QUESTIONS –
(1) Answer these questions using the passage on microcytosis in children below.
(a) What does an appropriate diagnosis prevent for children with haemoglobinopathies?
(b) What is often measured to confirm the etiology?
(c) If AT is not diagnosed in the early neonatal period, what does its diagnosis in childhood require?
(2) Reproduce everything in the passage on microcytosis in children below from "Differentiating between the" down to "not widely available.".
(3) Carry on with the passage on microcytosis in children below, writing on from its final sentence.

#### PAGE TEXT ####

Differentiating between the causes of microcytosis and hypochromia in children is important. Not only does an appropriate diagnosis allow adequate management and appropriate family counselling (in case of haemoglobinopathy) and have important prognostic implications, but it also prevents unnecessary iron therapy (as a therapeutic trial for presumed IDA) for children with haemoglobinopathies who are already at increased risk of iron toxicity.

Although obtaining a detailed family and nutritional history and history of blood loss are part of the diagnostic process in such children, haematological parameters are often measured to confirm the etiology. If not diagnosed in the early neonatal period by the presence of Bart haemoglobin, the diagnosis of AT in childhood requires DNA analysis, which is not widely available.

#### DATASET ####

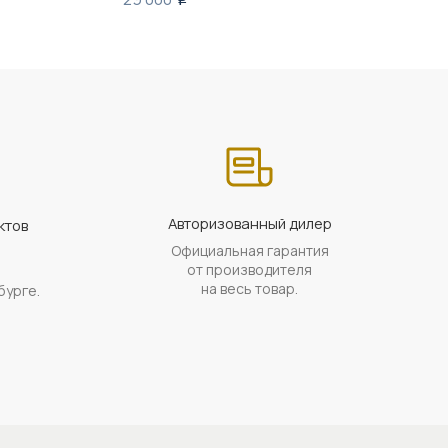
Авторизованный дилер
ктов
Официальная гарантия
а
от производителя
на весь товар.
бурге.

####

ANSWERS TO THE TASKS –
(1)
(a) Unnecessary iron therapy, given as a therapeutic trial for presumed IDA.
(b) Haematological parameters.
(c) DNA analysis, which is not widely available.

(2)
Differentiating between the causes of microcytosis and hypochromia in children is important. Not only does an appropriate diagnosis allow adequate management and appropriate family counselling (in case of haemoglobinopathy) and have important prognostic implications, but it also prevents unnecessary iron therapy (as a therapeutic trial for presumed IDA) for children with haemoglobinopathies who are already at increased risk of iron toxicity.

Although obtaining a detailed family and nutritional history and history of blood loss are part of the diagnostic process in such children, haematological parameters are often measured to confirm the etiology. If not diagnosed in the early neonatal period by the presence of Bart haemoglobin, the diagnosis of AT in childhood requires DNA analysis, which is not widely available.

(3)
The routine blood count is widely available and inexpensive to perform. In conjunction with microcytosis, different erythrocyte indices have been used with variable success to differentiate between IDA and haemoglobinopathies [4]. None is entirely satisfactory in that aspect [5–7]. Most of these studies have been carried out in populations with either a low risk of haemoglobinopathies (such as in some industrialized countries) or a high prevalence of beta-thalassaemia haemoglobinopathies (in developing countries) [10–13]. As with any investigation with a known sensitivity and specificity, the predictive value (positive or negative) varies according to the prevalence of the condition in a particular population, and it is important to validate the value of these indices in a population such as ours where there is a high incidence of AT haemoglobinopathies. Because the focus of this study was to differentiate IDA from AT haemoglobinopathy, we deliberately excluded children with haemoglobinopathies who had a coexistent iron deficiency, in order to avoid a “contamination” effect in interpreting the results. We cannot therefore comment on the value of these indices or extrapolate the study findings to children who have such a combination.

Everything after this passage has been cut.